1. Possibly, as I read further into Patricia Nelson Limerick's book Legacy of Conquest: The Unbroken Past of the American West, I'll be able to coherently sum up what I'm learning from this book. It's very good. What makes it difficult to sum up, so far, is that Limerick writes about a mess. As settlers, miners, missionaries, land grabbers, farmers, speculators, cattle raisers, prostitutes, families, and others began to occupy the lands we now call the West, a long period of chaos broke out: wars, disease, violence, broken promises, broken treaties, naïveté, exploitation, lawlessness, bloody competition and confrontation, dashed hopes, and empty dreams were all countered, to a degree, by some people's material success. It wasn't romantic. It was rarely heroic. Its tensions have never been resolved and vigorously continue to inform all of our lives in the West.
2. A very short video from Milk Street popped up on my Facebook feed, as an advertisement, the other day. It demonstrated a way to make pasta sauce that was completely new to me. First, heat olive oil in a pan or pot and then add herbs and heat them until fragrant. I tossed fennel seeds, oregano, basil, garlic powder, and a some red pepper flakes into the oil. The next step is to put a 6 oz can of tomato paste in the pot/pan and combine the oil, herbs/seasonings, and the paste. Meanwhile, boil the pasta -- I made a batch of spaghetti -- and when it is al dente, separate the pasta from the water, but save the water. Following the video's instructions, I poured the starchy pasta water over the tomato paste and seasonings until the paste had thinned down to the level I wanted.
The idea is that sauce made this way, combined in a bowl with the al dente pasta, will not be on the pasta, but will soak in the pasta.

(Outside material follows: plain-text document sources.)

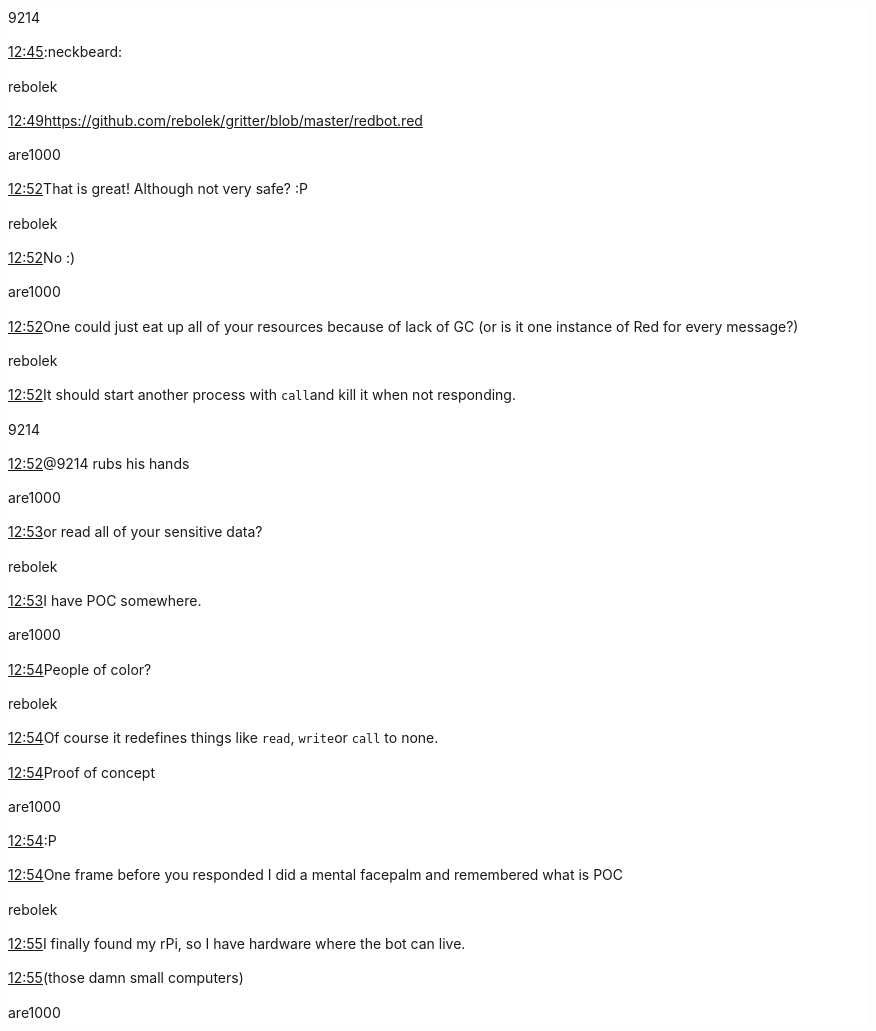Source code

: 9214

[12:45](#msg5a58adfcba39a53f1a08e78f):neckbeard:

rebolek

[12:49](#msg5a58aee35a9ebe4f757adfe4)https://github.com/rebolek/gritter/blob/master/redbot.red

are1000

[12:52](#msg5a58af881dcb91f17740c661)That is great! Although not very safe? :P

rebolek

[12:52](#msg5a58af8f6117191e6158da38)No :)

are1000

[12:52](#msg5a58afa86117191e6158dae0)One could just eat up all of your resources because of lack of GC (or is it one instance of Red for every message?)

rebolek

[12:52](#msg5a58afa983152df26d618205)It should start another process with `call`and kill it when not responding.

9214

[12:52](#msg5a58afaaba39a53f1a08f376)@9214 rubs his hands

are1000

[12:53](#msg5a58afc4b48e8c3566d01da1)or read all of your sensitive data?

rebolek

[12:53](#msg5a58afdbb48e8c3566d01e73)I have POC somewhere.

are1000

[12:54](#msg5a58aff583152df26d6182d8)People of color?

rebolek

[12:54](#msg5a58affa83152df26d6182ed)Of course it redefines things like `read`, `write`or `call` to none.

[12:54](#msg5a58b0021dcb91f17740c925)Proof of concept

are1000

[12:54](#msg5a58b004ae53c15903dc3a8d):P

[12:54](#msg5a58b019ba39a53f1a08f635)One frame before you responded I did a mental facepalm and remembered what is POC

rebolek

[12:55](#msg5a58b03261a861c92704fd0c)I finally found my rPi, so I have hardware where the bot can live.

[12:55](#msg5a58b03aba39a53f1a08f746)(those damn small computers)

are1000
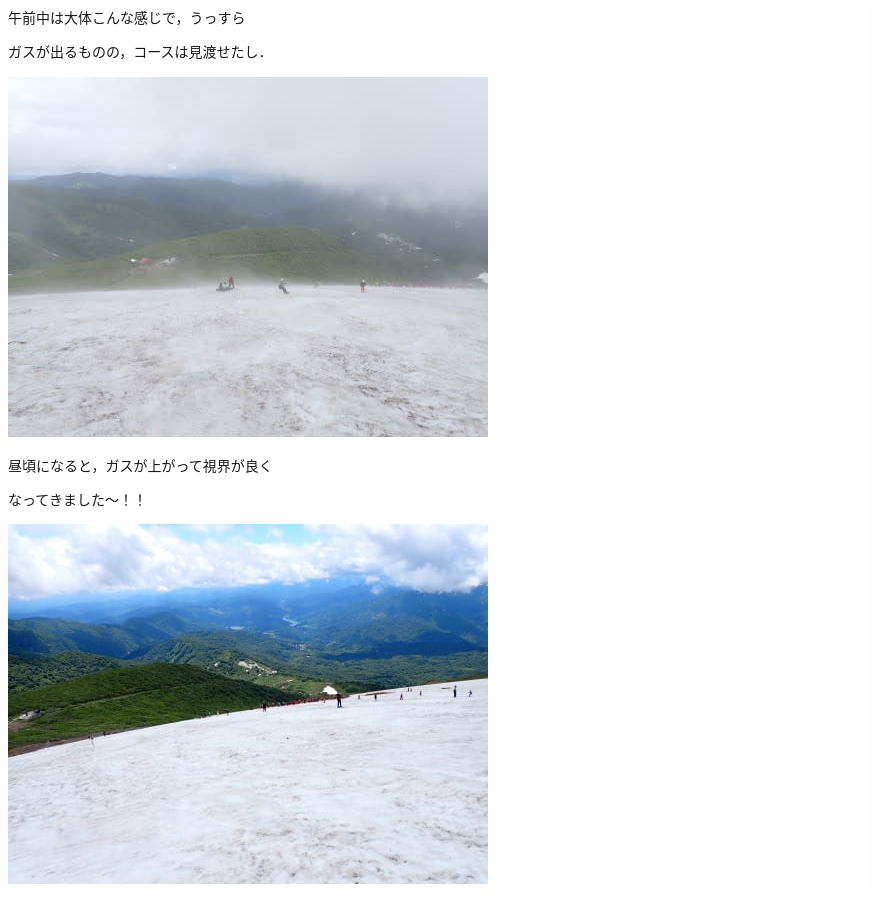 





午前中は大体こんな感じで，うっすら


ガスが出るものの，コースは見渡せたし．




![44b506635890e3d53bb6a10eb2feca30.jpg](images/44b506635890e3d53bb6a10eb2feca30.jpg)







昼頃になると，ガスが上がって視界が良く


なってきました～！！




![f7182219fa7df27ea9d7dee099b90393.jpg](images/f7182219fa7df27ea9d7dee099b90393.jpg)
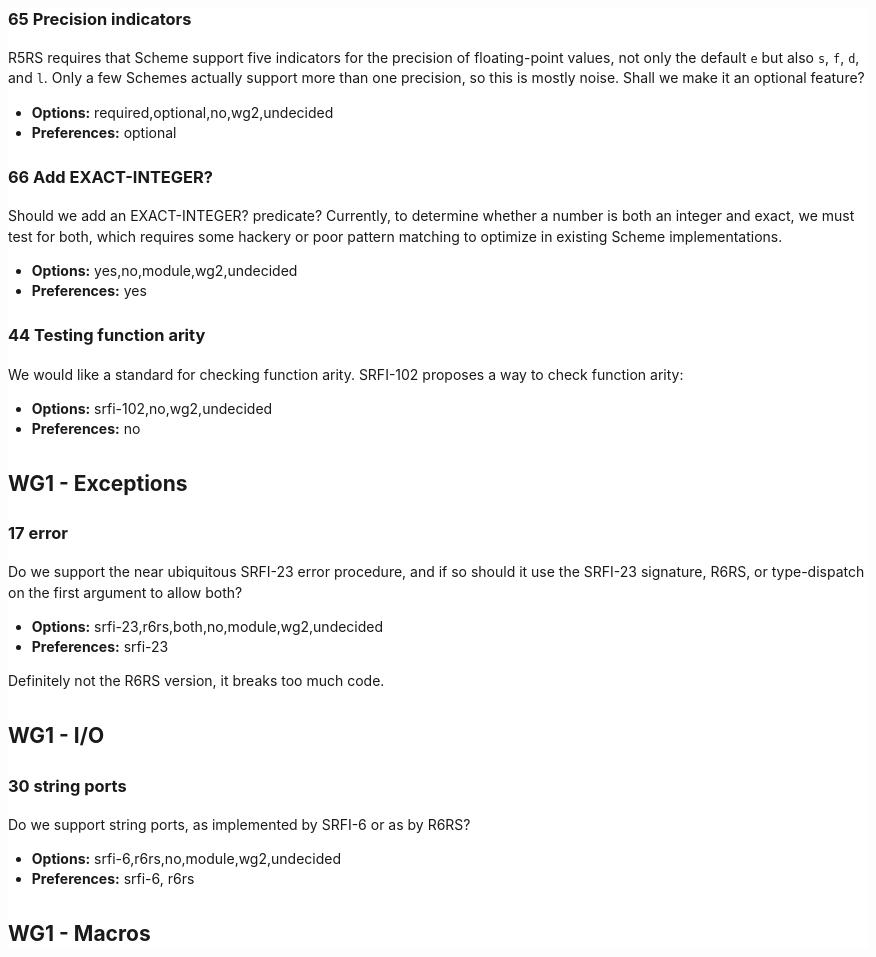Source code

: ### 65 Precision indicators

R5RS requires that Scheme support five indicators for the precision of
floating-point values, not only the default `e` but also `s`, `f`,
`d`, and `l`.  Only a few Schemes actually support more than one
precision, so this is mostly noise.  Shall we make it an optional
feature?

* **Options:** required,optional,no,wg2,undecided
* **Preferences:** optional

### 66 Add EXACT-INTEGER?

Should we add an EXACT-INTEGER? predicate? Currently, to determine
whether a number is both an integer and exact, we must test for both,
which requires some hackery or poor pattern matching to optimize in
existing Scheme implementations.

* **Options:** yes,no,module,wg2,undecided
* **Preferences:** yes

### 44 Testing function arity

We would like a standard for checking function arity.
SRFI-102 proposes a way to check function arity:

* **Options:** srfi-102,no,wg2,undecided
* **Preferences:** no

## WG1 - Exceptions

### 17 error

Do we support the near ubiquitous SRFI-23 error procedure,
and if so should it use the SRFI-23 signature, R6RS, or
type-dispatch on the first argument to allow both?

* **Options:** srfi-23,r6rs,both,no,module,wg2,undecided
* **Preferences:** srfi-23

Definitely not the R6RS version, it breaks too much code.

## WG1 - I/O

### 30 string ports

Do we support string ports, as implemented by SRFI-6
or as by R6RS?

* **Options:** srfi-6,r6rs,no,module,wg2,undecided
* **Preferences:** srfi-6, r6rs

## WG1 - Macros
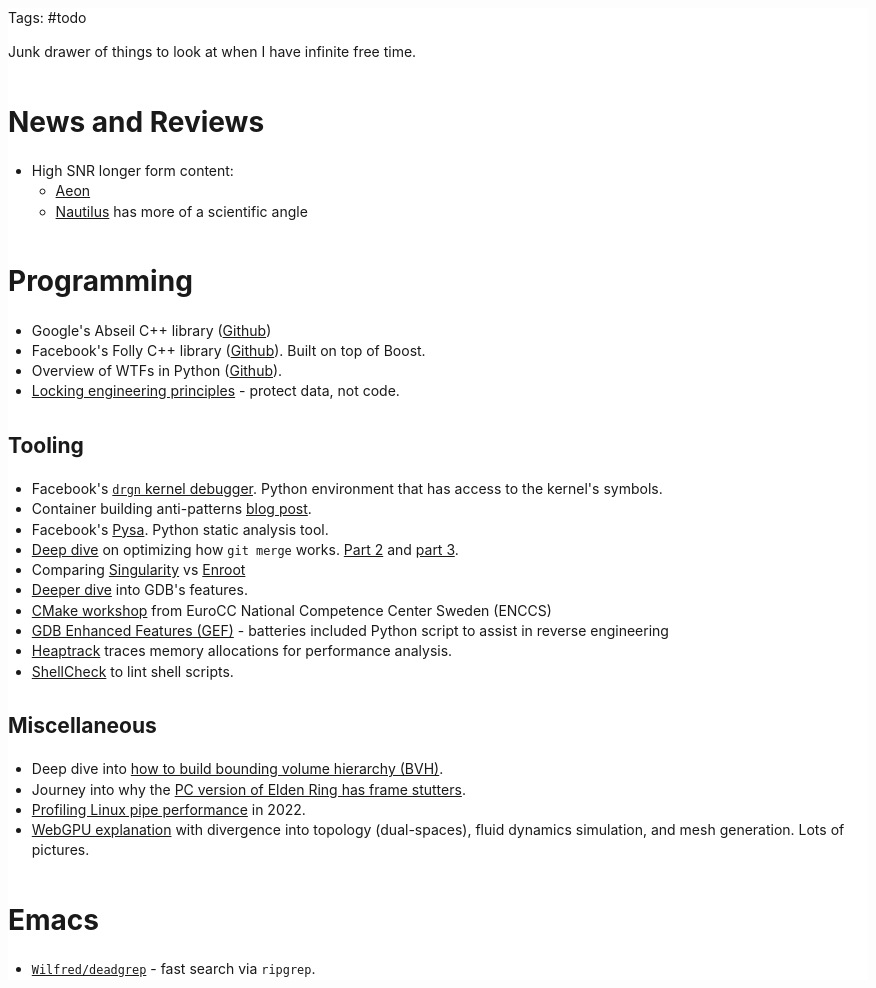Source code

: Tags: #todo 

Junk drawer of things to look at when I have infinite free time.

# News and Reviews
- High SNR longer form content:
    - [Aeon](https://aeon.co/)
    - [Nautilus](https://nautil.us/) has more of a scientific angle

# Programming
- Google's Abseil C++ library ([Github](https://github.com/abseil/abseil-cpp))
- Facebook's Folly C++ library ([Github](https://github.com/facebook/folly)).  Built on top of Boost.
- Overview of WTFs in Python ([Github](https://github.com/satwikkansal/wtfpython)).
- [Locking engineering principles](https://blog.ffwll.ch/2022/07/locking-engineering.html) - protect data, not code.

## Tooling
- Facebook's [`drgn` kernel debugger](https://developers.facebook.com/blog/post/2021/12/09/drgn-how-linux-kernel-team-meta-debugs-kernel-scale/).  Python environment that has access to the kernel's symbols.
- Container building anti-patterns [blog post](https://jpetazzo.github.io/2021/11/30/docker-build-container-images-antipatterns/).
- Facebook's [Pysa](https://engineering.fb.com/2020/08/07/security/pysa/).  Python static analysis tool.
- [Deep dive](https://blog.palantir.com/optimizing-gits-merge-machinery-1-127ceb0ef2a1) on optimizing how `git merge` works.  [Part 2](https://blog.palantir.com/optimizing-gits-merge-machinery-2-d81391b97878) and [part 3](https://blog.palantir.com/optimizing-gits-merge-machinery-3-2dc7c7436978).
- Comparing [Singularity](https://sylabs.io/guides/3.9/user-guide/) vs [Enroot](https://github.com/NVIDIA/enroot)
- [Deeper dive](https://interrupt.memfault.com/blog/advanced-gdb) into GDB's features.
- [CMake workshop](https://github.com/ENCCS/cmake-workshop) from EuroCC National Competence Center Sweden (ENCCS)
- [GDB Enhanced Features (GEF)](https://github.com/hugsy/gef) - batteries included Python script to assist in reverse engineering
- [Heaptrack](https://github.com/KDE/heaptrack) traces memory allocations for performance analysis.
- [ShellCheck](https://github.com/koalaman/shellcheck) to lint shell scripts.

## Miscellaneous
- Deep dive into [how to build bounding volume hierarchy (BVH)](https://jacco.ompf2.com/2022/04/13/how-to-build-a-bvh-part-1-basics/).
- Journey into why the [PC version of Elden Ring has frame stutters](https://mamoniem.com/behind-the-pretty-frames-elden-ring/).
- [Profiling Linux pipe performance](https://mazzo.li/posts/fast-pipes.html) in 2022.
- [WebGPU explanation](https://acko.net/blog/the-gpu-banana-stand/) with divergence into topology (dual-spaces), fluid dynamics simulation, and mesh generation.  Lots of pictures.

# Emacs
- [`Wilfred/deadgrep`](https://github.com/Wilfred/deadgrep) - fast search via `ripgrep`.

How did it turn out? Not bad. Next time I'll increase the intensity of the seasonings. Even diluted, the tomato paste's flavors are very concentrated (very tomato-y! duh!) and I'd like to bring the flavor of the seasonings forward more.
I can imagine adding minced garlic to the oil. I can imagine adding some chopped onion and a bay leaf.
Christy ran errands today, including a trip to Yoke's, and I asked her to pick up four 6 oz cans of tomato paste because I want to experiment more with this way of making pasta sauce.
3. After completing her errands and putting Riley to bed for the night, Christy came over and I fixed us each a Bourbon Renewal. Christy has been run down for a couple of days, but had more energy today and resumed taking care of things related to losing Everett and she visited a forever friend. We talked about her day, reflected together some more on Everett's last couple of days and remembered our mom and dad's last days, too.
We talked about other things, too -- current events, Laura Lippman and other writers, our plans for Christmas Eve and Christmas relative to the pandemic, and Riley being startled, harmlessly surrounded by a pack of small dogs up Jacobs Gulch today.
Christy returned home after about an hour or so of visiting, ready after a busy day to get some rest and sleep.